::: Page extract
A closer look reveals ample reason as to why the Mariners have been unable to move Gordon—now in the final year of a contract that will pay him $14M—and for their new spring plans. The 32-year-old Gordon still offers defense and elite speed, the latter of which helps maintain a .270-ish BA and plus running game. But Gordon's bat is all powerless soft contact, coupled with a deteriorating bb% and more frequent sub-.300 OBP flirtations, the combination of which can be a lineup killer for long stretches. Nagging injuries and more (41 IL days in 2019) have also begun to impact Gordon's performance, suggesting that his versatility as a 2B/SS/CF—all spots where SEA will occasionally need help—may be a better utilization of his skills these days. 

The bottom line is that Gordon won't be part of the next SEA winner, but Long might be. He's a work-in-progress with the glove, and some nagging injuries of his own (broken finger in 2019) have contributed to an uneven ascent through the minors. But Long's short-stroke bat speed offered glimpses of a sound, all-fields plate approach throughout (.351 OBP) that also projected average MLB power—some of which was flashed in a September small sample (.855 OPS over 83 AB) in SEA once he was healthy. Though Long may eventually end up as an infield/OF utility, the Mariners view his ceiling as that of an offensive 2B regular. And now Long apparently has the inside track on developing this upside leading into Opening Day.
::::::
::: Dataset extract
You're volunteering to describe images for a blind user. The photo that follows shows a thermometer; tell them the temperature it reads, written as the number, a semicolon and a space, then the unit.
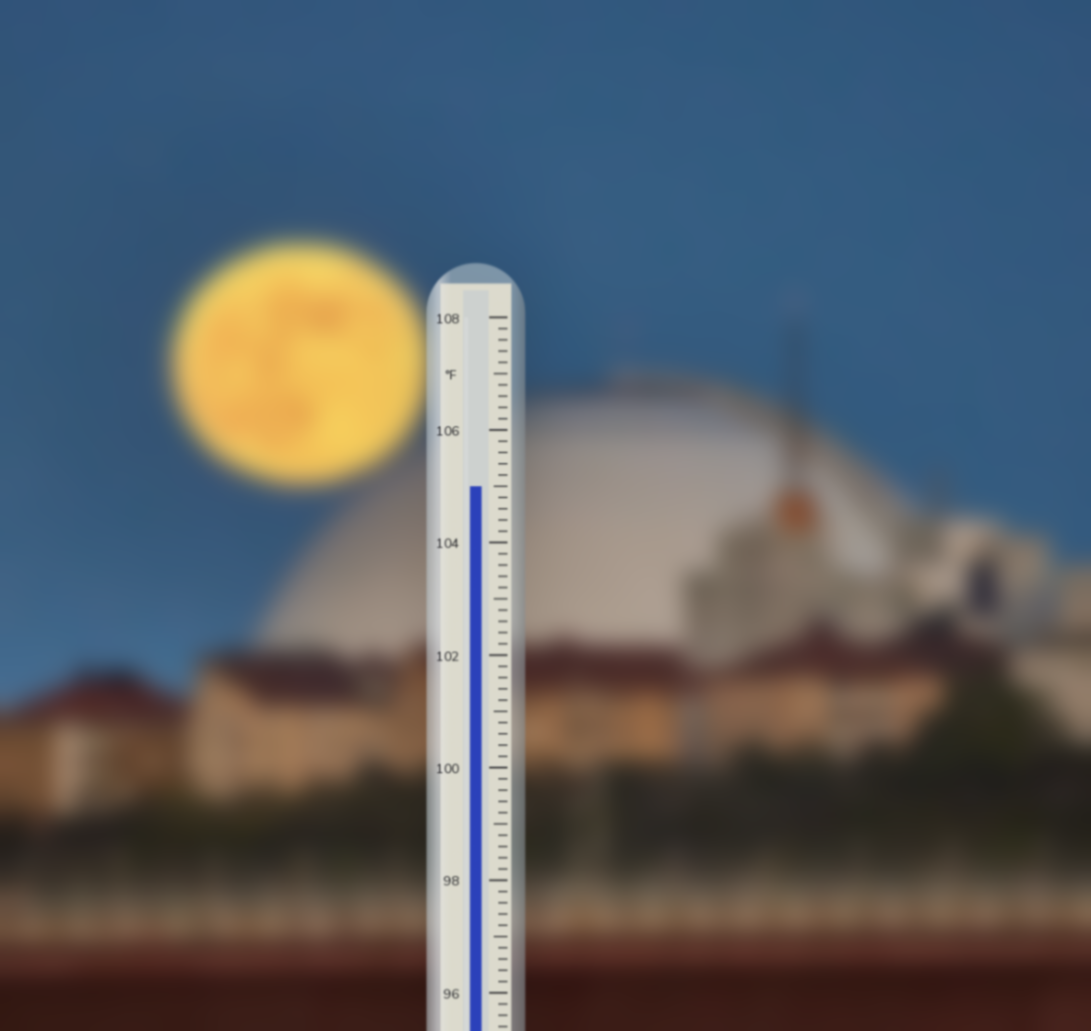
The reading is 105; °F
::::::
Problem A »
In the Mariners passage, what do the Mariners see as Long's ceiling?
Problem B »
Copy the Mariners passage word for word, from "A closer look" to "skills these days.".

Task result A »
An offensive 2B regular.

Task result B »
A closer look reveals ample reason as to why the Mariners have been unable to move Gordon—now in the final year of a contract that will pay him $14M—and for their new spring plans. The 32-year-old Gordon still offers defense and elite speed, the latter of which helps maintain a .270-ish BA and plus running game. But Gordon's bat is all powerless soft contact, coupled with a deteriorating bb% and more frequent sub-.300 OBP flirtations, the combination of which can be a lineup killer for long stretches. Nagging injuries and more (41 IL days in 2019) have also begun to impact Gordon's performance, suggesting that his versatility as a 2B/SS/CF—all spots where SEA will occasionally need help—may be a better utilization of his skills these days.